* **CONSIGNE ÉCRITE A**: D'après l'extrait fourni, que Prospero annonce-t-il qu'il fera de son livre ?

---------- EXTRAIT FOURNI ----------

Parmi les très nombreux passages où Shakspeare semble annoncer sa résolution de retraite, il en est deux qui ne souffrent aucune objection et qui ont la clarté de l’évidence même. Au moment où la pièce touche à sa fin, lorsque Ariel a accompli son dernier office, Prospero adresse aux esprits qui l’ont servi des adieux solennels. Voici ce passage tout à fait remarquable :


« O vous, elfes des collines, des ruisseaux, des lacs dormans et des bosquets, et vous qui de vos pieds qui ne font pas d’empreintes courez après Neptune lorsqu’il se retire et fuyez devant lui lorsqu’il remonte, et vous, petits êtres nains qui au clair de la lune tracez en dansant ces cercles qui laissent l’herbe amère et que la brebis ne broute pas, et vous dont le passe-temps est de faire naître à minuit les champignons et qui vous plaisez à entendre le solennel couvre-feu, vous êtes des maîtres bien faibles, et cependant, grâce à votre aide, j’ai pu dans tout l’éclat de son midi obscurcir le soleil, évoquer les vents à la rage séditieuse et déchaîner la guerre rugissante entre la verte mer et la voûte azurée, allumer le tonnerre aux grondemens redoutables et décapiter avec la propre foudre de Jupiter l’arbre orgueilleux qui lui est cher, faire trembler les promontoires sur leurs bases massives et retourner par leurs racines le cèdre et le pin, ordonner aux tombeaux de réveiller leurs dormeurs, d’ouvrir leurs portes et de les laisser sortir. Oui, voilà jusqu’où mon art avec votre aide a pu porter sa puissance ! Mais j’abjure ici cette impérieuse magie, et lorsque je vous aurai demandé, — ce que je fais en ce moment, — un peu de musique céleste pour opérer sur les sens de ces hommes l’effet que je poursuis et que ce charme aérien est destiné à me faire atteindre, je briserai ma baguette de commandement, je l’enfouirai à plusieurs toises sous la terre, et plus avant que n’est encore descendue la sonde, je plongerai mon livre sous les eaux. »

---------- DONNÉES D'ENTRÉE ----------

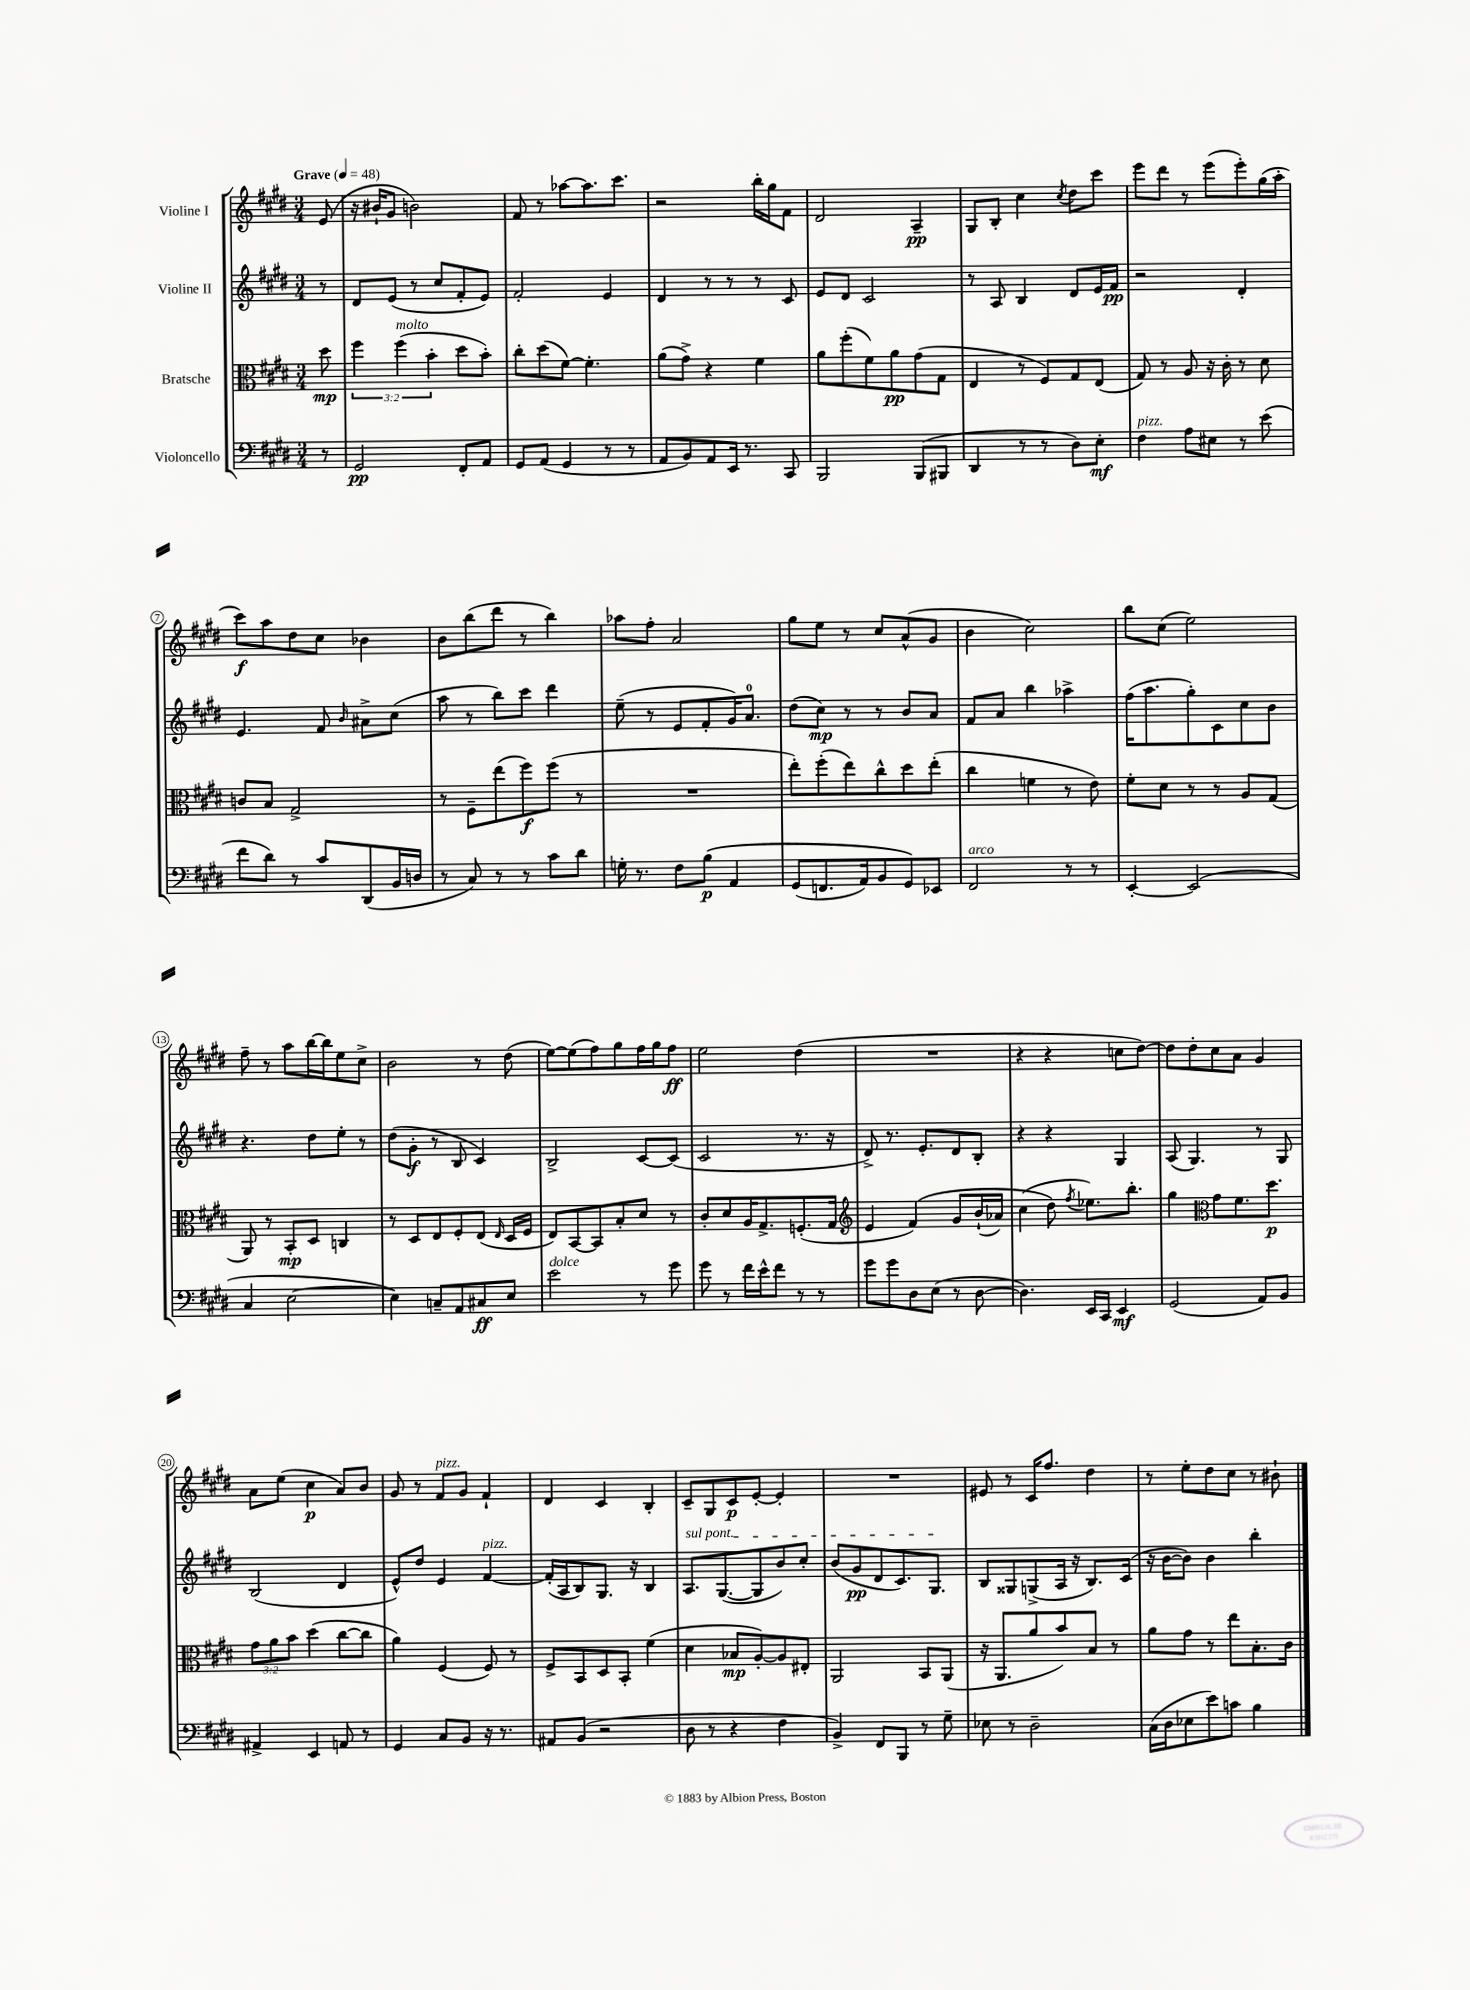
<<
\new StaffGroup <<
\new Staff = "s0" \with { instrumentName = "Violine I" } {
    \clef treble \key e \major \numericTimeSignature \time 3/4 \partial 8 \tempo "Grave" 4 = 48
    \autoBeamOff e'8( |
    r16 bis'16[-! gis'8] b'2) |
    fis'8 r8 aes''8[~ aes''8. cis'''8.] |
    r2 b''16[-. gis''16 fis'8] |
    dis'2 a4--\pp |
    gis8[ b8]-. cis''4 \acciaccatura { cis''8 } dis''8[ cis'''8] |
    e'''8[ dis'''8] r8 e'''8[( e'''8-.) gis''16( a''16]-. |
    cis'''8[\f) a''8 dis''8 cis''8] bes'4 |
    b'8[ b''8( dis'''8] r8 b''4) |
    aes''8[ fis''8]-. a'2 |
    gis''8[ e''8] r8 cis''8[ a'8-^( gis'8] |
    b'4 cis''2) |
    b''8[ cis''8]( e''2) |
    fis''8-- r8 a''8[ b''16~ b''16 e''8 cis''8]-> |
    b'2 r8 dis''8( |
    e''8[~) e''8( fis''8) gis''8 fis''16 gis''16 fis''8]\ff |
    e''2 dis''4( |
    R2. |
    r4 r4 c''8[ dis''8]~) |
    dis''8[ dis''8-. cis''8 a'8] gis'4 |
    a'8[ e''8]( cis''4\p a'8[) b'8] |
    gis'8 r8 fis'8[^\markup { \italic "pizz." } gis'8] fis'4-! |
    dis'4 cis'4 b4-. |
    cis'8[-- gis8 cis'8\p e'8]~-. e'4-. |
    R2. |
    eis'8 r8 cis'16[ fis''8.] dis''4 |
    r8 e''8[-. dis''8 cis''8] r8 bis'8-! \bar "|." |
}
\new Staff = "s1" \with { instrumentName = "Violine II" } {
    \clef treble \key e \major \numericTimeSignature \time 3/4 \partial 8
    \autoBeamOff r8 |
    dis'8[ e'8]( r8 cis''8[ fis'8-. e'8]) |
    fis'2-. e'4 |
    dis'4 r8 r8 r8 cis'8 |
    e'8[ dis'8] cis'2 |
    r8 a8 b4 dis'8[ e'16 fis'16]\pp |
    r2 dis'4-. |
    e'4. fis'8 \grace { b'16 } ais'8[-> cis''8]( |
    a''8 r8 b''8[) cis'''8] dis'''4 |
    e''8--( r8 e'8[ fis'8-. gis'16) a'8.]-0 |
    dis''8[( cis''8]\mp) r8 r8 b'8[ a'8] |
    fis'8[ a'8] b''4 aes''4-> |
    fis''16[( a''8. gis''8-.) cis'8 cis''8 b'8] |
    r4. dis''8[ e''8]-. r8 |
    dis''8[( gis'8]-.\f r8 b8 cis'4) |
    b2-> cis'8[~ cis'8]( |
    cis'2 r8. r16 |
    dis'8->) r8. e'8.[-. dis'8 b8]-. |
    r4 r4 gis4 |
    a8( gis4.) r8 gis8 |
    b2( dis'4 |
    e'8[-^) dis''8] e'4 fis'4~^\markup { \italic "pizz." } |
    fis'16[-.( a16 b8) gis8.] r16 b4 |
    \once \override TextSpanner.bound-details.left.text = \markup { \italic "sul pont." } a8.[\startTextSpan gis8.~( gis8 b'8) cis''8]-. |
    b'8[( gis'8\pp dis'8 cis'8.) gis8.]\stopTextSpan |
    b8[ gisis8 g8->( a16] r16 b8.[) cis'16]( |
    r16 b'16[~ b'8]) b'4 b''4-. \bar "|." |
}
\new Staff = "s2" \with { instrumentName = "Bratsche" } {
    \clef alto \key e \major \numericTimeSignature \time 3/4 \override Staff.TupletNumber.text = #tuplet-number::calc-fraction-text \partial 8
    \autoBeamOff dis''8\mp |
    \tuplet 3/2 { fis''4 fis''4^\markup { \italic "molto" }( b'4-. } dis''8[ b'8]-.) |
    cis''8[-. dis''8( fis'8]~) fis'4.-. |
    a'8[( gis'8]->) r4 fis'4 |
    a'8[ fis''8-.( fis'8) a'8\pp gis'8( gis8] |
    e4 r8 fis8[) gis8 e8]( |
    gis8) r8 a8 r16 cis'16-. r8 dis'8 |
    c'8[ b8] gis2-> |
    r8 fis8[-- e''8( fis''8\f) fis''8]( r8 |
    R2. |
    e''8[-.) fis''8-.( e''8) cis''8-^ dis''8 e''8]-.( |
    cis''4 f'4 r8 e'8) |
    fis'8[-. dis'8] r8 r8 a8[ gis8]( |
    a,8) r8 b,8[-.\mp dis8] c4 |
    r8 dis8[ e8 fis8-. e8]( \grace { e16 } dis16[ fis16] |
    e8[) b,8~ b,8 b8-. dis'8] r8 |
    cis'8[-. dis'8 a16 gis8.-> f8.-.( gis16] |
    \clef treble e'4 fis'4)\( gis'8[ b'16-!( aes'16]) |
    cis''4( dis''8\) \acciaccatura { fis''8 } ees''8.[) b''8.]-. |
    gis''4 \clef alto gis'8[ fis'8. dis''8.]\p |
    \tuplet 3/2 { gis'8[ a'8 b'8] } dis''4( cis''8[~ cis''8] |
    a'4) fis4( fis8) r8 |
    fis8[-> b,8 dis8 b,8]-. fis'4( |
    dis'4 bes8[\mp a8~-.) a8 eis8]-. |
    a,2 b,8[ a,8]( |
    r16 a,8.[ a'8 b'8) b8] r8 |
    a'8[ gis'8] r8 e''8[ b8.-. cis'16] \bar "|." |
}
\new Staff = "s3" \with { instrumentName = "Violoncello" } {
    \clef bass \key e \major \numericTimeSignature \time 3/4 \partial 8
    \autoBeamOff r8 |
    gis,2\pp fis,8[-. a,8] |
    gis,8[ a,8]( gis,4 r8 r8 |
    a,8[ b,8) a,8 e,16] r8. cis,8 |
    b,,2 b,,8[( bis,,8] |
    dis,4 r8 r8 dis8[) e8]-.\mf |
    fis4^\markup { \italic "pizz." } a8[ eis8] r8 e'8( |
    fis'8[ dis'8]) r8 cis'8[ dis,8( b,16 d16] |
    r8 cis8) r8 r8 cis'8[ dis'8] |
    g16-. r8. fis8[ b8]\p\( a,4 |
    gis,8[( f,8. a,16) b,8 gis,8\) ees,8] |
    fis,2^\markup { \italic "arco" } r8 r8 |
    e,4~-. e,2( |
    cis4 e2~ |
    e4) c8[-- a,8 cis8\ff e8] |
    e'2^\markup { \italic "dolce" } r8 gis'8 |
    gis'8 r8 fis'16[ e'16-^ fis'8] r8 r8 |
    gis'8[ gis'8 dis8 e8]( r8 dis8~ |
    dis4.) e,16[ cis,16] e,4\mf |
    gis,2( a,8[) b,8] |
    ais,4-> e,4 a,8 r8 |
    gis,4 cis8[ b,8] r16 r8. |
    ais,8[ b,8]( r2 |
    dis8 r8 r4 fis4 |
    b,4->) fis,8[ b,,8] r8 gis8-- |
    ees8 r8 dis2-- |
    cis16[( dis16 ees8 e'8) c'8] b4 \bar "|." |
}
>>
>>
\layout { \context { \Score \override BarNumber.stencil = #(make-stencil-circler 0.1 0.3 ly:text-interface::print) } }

----------

* **CONSIGNE ÉCRITE B**: Recopiez à l'identique les lignes placées après l'extrait, depuis leur début jusqu'à celle qui contient « dis''8[ dis''8-. cis''8 a'8] gis'4 | », bornes incluses. Laissez les images de côté dans votre réponse.

* **RÉPONSE CORRECTE A**: Il le plongera sous les eaux, plus avant que n'est encore descendue la sonde.

* **RÉPONSE CORRECTE B**:
<<
\new StaffGroup <<
\new Staff = "s0" \with { instrumentName = "Violine I" } {
    \clef treble \key e \major \numericTimeSignature \time 3/4 \partial 8 \tempo "Grave" 4 = 48
    \autoBeamOff e'8( |
    r16 bis'16[-! gis'8] b'2) |
    fis'8 r8 aes''8[~ aes''8. cis'''8.] |
    r2 b''16[-. gis''16 fis'8] |
    dis'2 a4--\pp |
    gis8[ b8]-. cis''4 \acciaccatura { cis''8 } dis''8[ cis'''8] |
    e'''8[ dis'''8] r8 e'''8[( e'''8-.) gis''16( a''16]-. |
    cis'''8[\f) a''8 dis''8 cis''8] bes'4 |
    b'8[ b''8( dis'''8] r8 b''4) |
    aes''8[ fis''8]-. a'2 |
    gis''8[ e''8] r8 cis''8[ a'8-^( gis'8] |
    b'4 cis''2) |
    b''8[ cis''8]( e''2) |
    fis''8-- r8 a''8[ b''16~ b''16 e''8 cis''8]-> |
    b'2 r8 dis''8( |
    e''8[~) e''8( fis''8) gis''8 fis''16 gis''16 fis''8]\ff |
    e''2 dis''4( |
    R2. |
    r4 r4 c''8[ dis''8]~) |
    dis''8[ dis''8-. cis''8 a'8] gis'4 |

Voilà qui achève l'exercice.